TGFb and IL-6 also form part of a positive feedback loop to make more TH17 cells
TREG
Secrete IL-10 and TGFb
Have immunosuppressive function
Suppresses activation of the immune system to prevent pathological self reactivity (autoimmune disease)
TH cells and stimulation of Antigen-specific antibody formation
Based on interactions between antigen, antigen-specific B cells, and antigen-specific Th cells. If an antigen in the blood encounters a B cell with a surface Ig that recognises that antigen, some of the antigen is bound by the surface Igs and some of it is endocytosed into the B cell. Endocytosed antigen is partially degraded and loaded onto the MHC class II as described earlier. The surface bound antigen cross links the surface Igs, these act like receptors and transmit a signal causing the B cell to synthesis B7 and MHC class II proteins. B7 activates TH cell when bound to CD28 and MHC class II is bound to TCR. Th cell then expresses CD40 ligand and cytokines are secreted. Cytokines bind to cytokine receptor, CD40 binds CD40 ligand and B cell is activated.
Viral infection
Virus enters cell, infects cell, cel, lyses then vrius infects neighbouring cells.
Innate immune system kicks in due do viral componants activation pattern recognition receptors. This stimulates dying cells to release cytokines to alert immune system. Interferon alpha and beta have immediate antiviral effects, as they activate NK cells, increase MHC class I + TAP1/2 expression in all cells.
PAMP receptors activate tissue resident Marcophages to release cytokines and chemokines. Released cytokine induce acute phase response and recruitment of phagocytes.
Acute phase response
Produces a range of mediators that bind patjogen derived molecules but not those of the host.
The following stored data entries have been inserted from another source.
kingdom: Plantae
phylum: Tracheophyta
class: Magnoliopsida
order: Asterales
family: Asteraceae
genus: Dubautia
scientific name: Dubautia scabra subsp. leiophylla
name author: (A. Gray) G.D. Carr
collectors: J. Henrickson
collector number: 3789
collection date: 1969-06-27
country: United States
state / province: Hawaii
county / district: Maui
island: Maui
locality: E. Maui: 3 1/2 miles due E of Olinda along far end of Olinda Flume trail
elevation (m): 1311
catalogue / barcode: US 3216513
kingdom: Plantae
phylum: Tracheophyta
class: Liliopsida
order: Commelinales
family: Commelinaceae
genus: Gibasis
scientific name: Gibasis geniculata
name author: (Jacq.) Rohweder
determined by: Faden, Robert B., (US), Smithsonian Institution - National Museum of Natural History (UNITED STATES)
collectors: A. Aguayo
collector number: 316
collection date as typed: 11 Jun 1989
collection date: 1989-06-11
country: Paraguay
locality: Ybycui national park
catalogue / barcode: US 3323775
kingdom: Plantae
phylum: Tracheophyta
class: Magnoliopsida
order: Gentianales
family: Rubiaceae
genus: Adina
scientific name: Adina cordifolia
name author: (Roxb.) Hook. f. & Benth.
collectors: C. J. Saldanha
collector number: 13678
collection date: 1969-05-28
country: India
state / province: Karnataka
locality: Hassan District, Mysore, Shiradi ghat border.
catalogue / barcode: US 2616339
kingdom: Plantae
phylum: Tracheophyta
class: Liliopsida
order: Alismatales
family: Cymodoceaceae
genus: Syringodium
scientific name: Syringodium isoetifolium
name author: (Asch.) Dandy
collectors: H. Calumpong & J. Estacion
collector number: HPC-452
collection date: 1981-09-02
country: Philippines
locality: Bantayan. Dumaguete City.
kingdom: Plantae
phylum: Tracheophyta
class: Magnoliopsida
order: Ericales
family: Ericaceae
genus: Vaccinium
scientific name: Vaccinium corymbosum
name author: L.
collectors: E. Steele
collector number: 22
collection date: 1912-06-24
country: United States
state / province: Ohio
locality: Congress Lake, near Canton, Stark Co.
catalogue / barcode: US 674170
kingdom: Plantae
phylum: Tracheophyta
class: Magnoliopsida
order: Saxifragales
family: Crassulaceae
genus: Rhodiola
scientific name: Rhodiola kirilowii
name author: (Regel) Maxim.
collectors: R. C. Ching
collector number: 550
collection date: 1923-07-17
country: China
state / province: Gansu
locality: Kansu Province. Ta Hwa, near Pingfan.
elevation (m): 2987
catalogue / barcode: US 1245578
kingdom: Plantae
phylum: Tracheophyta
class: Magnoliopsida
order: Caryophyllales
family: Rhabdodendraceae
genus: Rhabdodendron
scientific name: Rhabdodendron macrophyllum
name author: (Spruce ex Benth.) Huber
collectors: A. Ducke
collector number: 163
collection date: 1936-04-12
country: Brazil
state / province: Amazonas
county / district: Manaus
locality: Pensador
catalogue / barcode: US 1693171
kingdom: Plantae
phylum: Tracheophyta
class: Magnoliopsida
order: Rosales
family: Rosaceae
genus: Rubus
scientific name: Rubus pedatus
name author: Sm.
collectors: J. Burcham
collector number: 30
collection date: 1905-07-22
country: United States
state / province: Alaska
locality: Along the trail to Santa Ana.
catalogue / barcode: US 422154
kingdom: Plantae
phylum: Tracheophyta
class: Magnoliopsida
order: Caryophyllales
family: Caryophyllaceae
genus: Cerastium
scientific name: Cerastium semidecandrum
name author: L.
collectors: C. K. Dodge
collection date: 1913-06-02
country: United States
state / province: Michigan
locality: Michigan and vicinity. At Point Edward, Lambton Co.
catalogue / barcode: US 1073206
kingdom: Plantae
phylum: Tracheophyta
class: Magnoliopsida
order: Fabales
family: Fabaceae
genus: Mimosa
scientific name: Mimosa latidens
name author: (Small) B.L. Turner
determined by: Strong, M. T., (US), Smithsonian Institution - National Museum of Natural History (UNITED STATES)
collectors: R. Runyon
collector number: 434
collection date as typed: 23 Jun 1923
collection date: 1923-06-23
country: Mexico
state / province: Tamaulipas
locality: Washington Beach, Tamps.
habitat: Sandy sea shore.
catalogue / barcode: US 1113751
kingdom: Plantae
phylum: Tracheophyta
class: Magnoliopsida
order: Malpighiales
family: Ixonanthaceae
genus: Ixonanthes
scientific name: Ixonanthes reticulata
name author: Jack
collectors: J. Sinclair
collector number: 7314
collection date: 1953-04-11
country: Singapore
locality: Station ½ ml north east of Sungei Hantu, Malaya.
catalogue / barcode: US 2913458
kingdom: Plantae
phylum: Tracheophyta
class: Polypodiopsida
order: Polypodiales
Produced by liver cells in response to cytokines, released by bacterial-PAMP-activated macrophages at site of infection.
C-reactive protein (CRP) - opsonisation, activates complement.
Mannose binding lectin (MBL) - opsonisation, activates complement.
Fibrinogen - coagulation
SP-A/D - bacterial surfactants, opsonisation
Tissue resident dendritic cells
Hoover up rubbish, process it and migrate to wthe nearest lymphnode.
Here DCs present processed antigen to entering TH and TC cells, those few ceels that recognise the antigen proliferate, become activated and generate more cytokines. Activated TH cells also stimulate B cell proliferation and plasma cell antibody production.
Activated T cells now leave via efferent lymph, thoracic lymph into systemic blood circulation.
Th cells are covered in chemokine/cytokine receptors and adhesion molecules.
Adhesion molecules guide specific recruitment to site of infection. (T cell pathogen induced recruitment).
The hygiene response
Modern obsession with cleanliness is counter productive in childhood, resulting in the development of an immune system that is too sensitive to infection on exposure to common environmental antigens in later life.
Hypothesis expanded to include increased incidence of IBS, MS, and type 1 diabetes.
Reduced Treg mediated supression of TH2 cells, reduced TGFb and IL-10.